Bangkit dari Kematian Palsuku Bab 1

Pernikahan sepuluh tahunku ternyata palsu. Aku menemukan suamiku, Mahendra, berselingkuh dengan adik angkatnya, Kiana, dan mereka bahkan sudah punya anak.

Dia memaksaku menerima pernikahan palsu mereka, mengurungku, dan menyiksaku. Saat aku mencoba kabur, Kiana dengan sengaja menabrakku hingga kakiku cacat permanen.

Mahendra bahkan membelanya, "Jika kamu tidak mencoba merebut kemudi, kecelakaan itu mungkin tidak akan terjadi."

Aku ditinggalkan sekarat di dalam mobil yang hancur, sementara dia membawa Kiana pergi. Rasa sakit di hatiku jauh lebih parah daripada luka di kakiku. Aku tahu, aku harus pergi dari neraka ini.

Dengan bantuan seniorku, Prakoso, aku memalsukan kematianku dalam sebuah kebakaran dan menghilang tanpa jejak, memulai hidup baru sebagai pelatih balap legendaris di luar negeri.

Tiga tahun kemudian, di puncak karierku, seorang pria kurus dengan mata penuh penyesalan muncul di hadapanku, memohon kesempatan untuk menebus dosanya. Dia adalah Mahendra.

Bab 1

Adelia POV:

Ponselku terlepas dari genggaman, jatuh ke lantai dengan bunyi gedebuk pelan. Layarnya masih menyala, menampilkan foto seorang pria yang kukenal begitu dekat. Pria itu adalah Mahendra, suamiku. Dia memeluk seorang wanita yang tersenyum manis, memegang bayi di gendongannya. Bayi itu mirip Mahendra.

Dunia seolah berhenti berputar. Udara di sekitarku menipis. Aku berusaha menarik napas, tapi paru-paruku terasa kosong. Foto itu, senyum mereka, bayi itu. Semua berputar di kepalaku, membentuk labirin yang menyesakkan.

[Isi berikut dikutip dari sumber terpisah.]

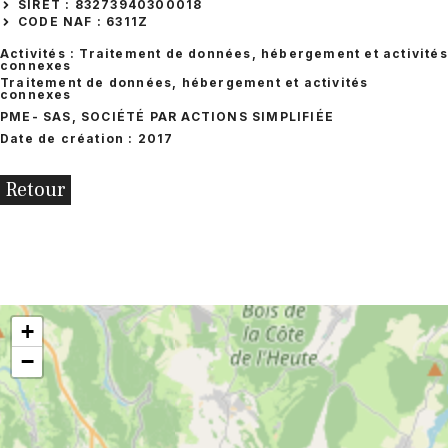
SIRET : 83273940300018
CODE NAF : 6311Z
Activités : Traitement de données, hébergement et activités
connexes
Traitement de données, hébergement et activités
connexes
PME
- SAS, SOCIÉTÉ PAR ACTIONS SIMPLIFIÉE
Date de création : 2017
Retour
+
−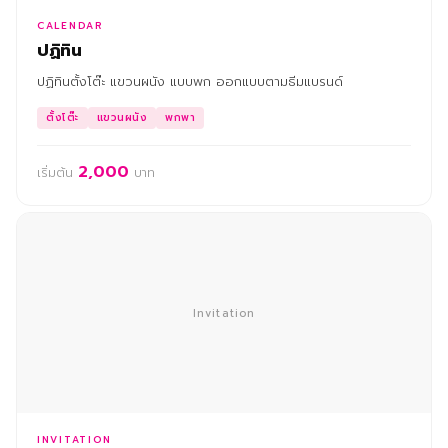
CALENDAR
ปฏิทิน
ปฏิทินตั้งโต๊ะ แขวนผนัง แบบพก ออกแบบตามธีมแบรนด์
ตั้งโต๊ะ
แขวนผนัง
พกพา
2,000
เริ่มต้น
บาท
Invitation
INVITATION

Wanita itu. Kiana. Adik angkat Mahendra. Kenapa dia ada di foto itu? Kenapa mereka terlihat begitu akrab? Kenapa ada bayi? Pertanyaan-pertanyaan itu seperti ribuan jarum, menusuk-nusuk otakku.

Aku merasakan mual, perutku bergejolak. Aku mencengkeram kepalaku, mencoba mengusir gambar itu, tapi gagal. Foto Kiana, Mahendra, dan bayi itu terus muncul, berulang-ulang, menghancurkan kewarasanku.

Aku harus tahu. Aku harus tahu apa ini semua. Aku harus mendengar penjelasannya. Kakiku bergerak sendiri, melangkah keluar ruangan. Tujuan utamaku adalah lantai dasar, tempat aku tahu Mahendra sering bertemu dengan Kiana.

Aku menaiki lift, membenamkan diriku di sudut, mencoba tidak menarik perhatian. Aku mengenakan topi dan kacamata hitam. Aku hanya ingin menjadi bayangan.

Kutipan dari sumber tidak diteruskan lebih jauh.